Toward a Practical Theory of Deep Learning: Feature Learning in Deep Neural Networks and Backpropagation-free Algorithms that Learn Features

Mikhail Belkin
Professor of Data Science, Halıcıoğlu Data Science Institute, Computer Science and Engineering at UC San Diego

Banatao Auditorium | 310 Sutardja Dai Hall
Wednesday, November 29, 2023, 4PM

Remarkable recent advances in deep neural networks are rapidly changing science and society. Never before had a technology been deployed so widely and so quickly with so little understanding of its fundamentals. I will argue that developing a fundamental mathematical theory of deep learning is necessary for a successful AI transition and, furthermore, that such a theory may well be within reach. I will discuss what a theory might look like and some of its ingredients that we already have available.
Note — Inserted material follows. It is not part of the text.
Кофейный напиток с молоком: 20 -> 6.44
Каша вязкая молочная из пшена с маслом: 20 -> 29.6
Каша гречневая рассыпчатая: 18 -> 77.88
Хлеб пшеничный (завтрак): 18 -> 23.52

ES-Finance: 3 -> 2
In particular, I will discuss how deep neural neural networks of various architectures learn features and how the lessons of deep learning can be incorporated in non-backpropagation-based algorithms that we call Recursive Feature Machines. I will provide a number of experimental results on different types of data, including texts and images, as well as some connections to classical statistical methods, such as Iteratively Reweighted Least Squares.

Speaker Bio

Mikhail Belkin is a Professor at Halicioglu Data Science Institute and Computer Science and Engineering Department at UCSD and an Amazon Scholar. He received his Ph.D. from the Department of Mathematics at the University of Chicago. His research interests are broadly in theory and applications of machine learning, deep learning and data analysis.
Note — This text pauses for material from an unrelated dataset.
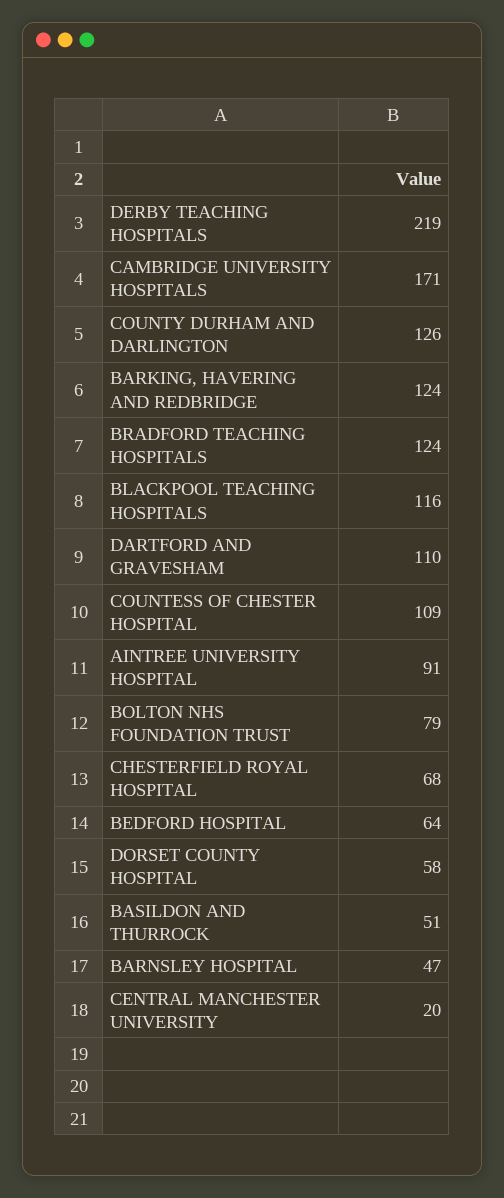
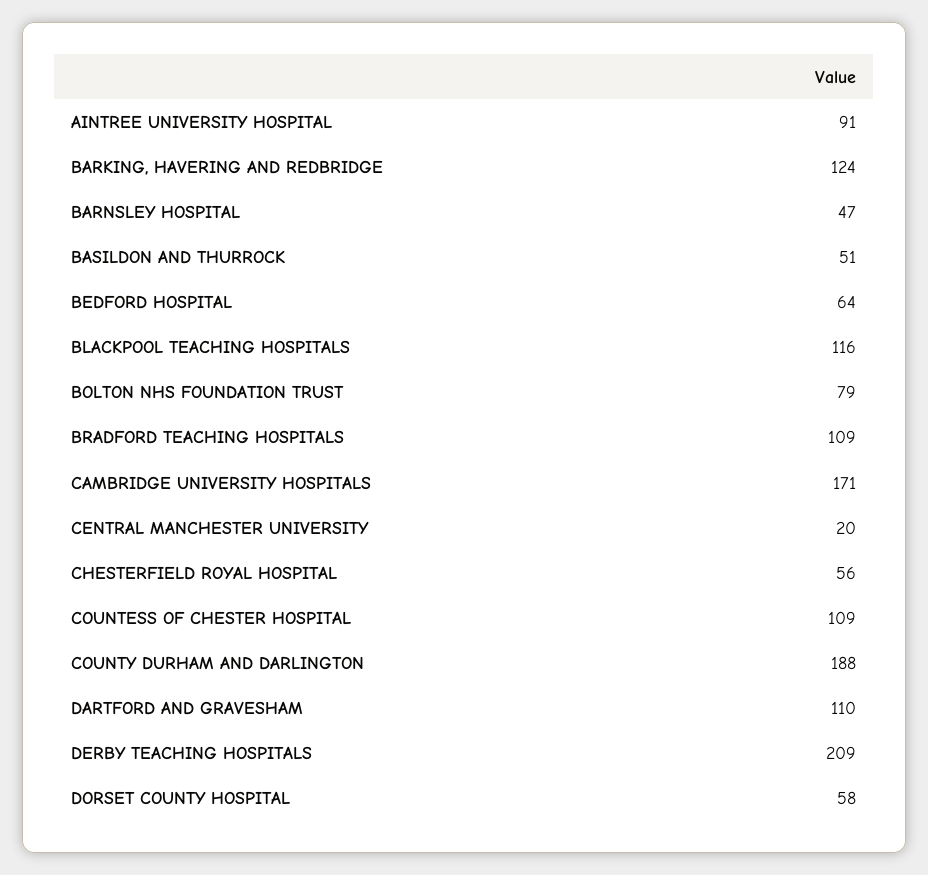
DERBY TEACHING HOSPITALS: 219 -> 209
COUNTY DURHAM AND DARLINGTON: 126 -> 188
BRADFORD TEACHING HOSPITALS: 124 -> 109
CHESTERFIELD ROYAL HOSPITAL: 68 -> 56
Some of his well-known work includes widely used Laplacian Eigenmaps, Graph Regularization and Manifold Regularization algorithms, which brought ideas from classical differential geometry and spectral graph theory to data science. His more recent work has been concerned with understanding remarkable mathematical and statistical phenomena observed in deep learning. The empirical evidence necessitated revisiting some of the classical concepts in statistics and optimization, including the basic notion of over-fitting. One of his key findings has been the “double descent” risk curve that extends the textbook U-shaped bias-variance trade-off curve beyond the point of interpolation. His recent work focuses on understanding over-parameterization and feature learning in statistical models.